▶ [Work to be completed]: Reproduce every one of the following entries line for line, keeping each character and line break unchanged.

▶ [Material to process]:
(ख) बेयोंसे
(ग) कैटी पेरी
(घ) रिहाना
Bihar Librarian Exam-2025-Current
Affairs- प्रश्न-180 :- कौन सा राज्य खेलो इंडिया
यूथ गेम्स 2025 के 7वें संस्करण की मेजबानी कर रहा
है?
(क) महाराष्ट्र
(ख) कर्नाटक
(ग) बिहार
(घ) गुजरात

▶ [Task answer]:
(ख) बेयोंसे
(ग) कैटी पेरी
(घ) रिहाना
Bihar Librarian Exam-2025-Current
Affairs- प्रश्न-180 :- कौन सा राज्य खेलो इंडिया
यूथ गेम्स 2025 के 7वें संस्करण की मेजबानी कर रहा
है?
(क) महाराष्ट्र
(ख) कर्नाटक
(ग) बिहार
(घ) गुजरात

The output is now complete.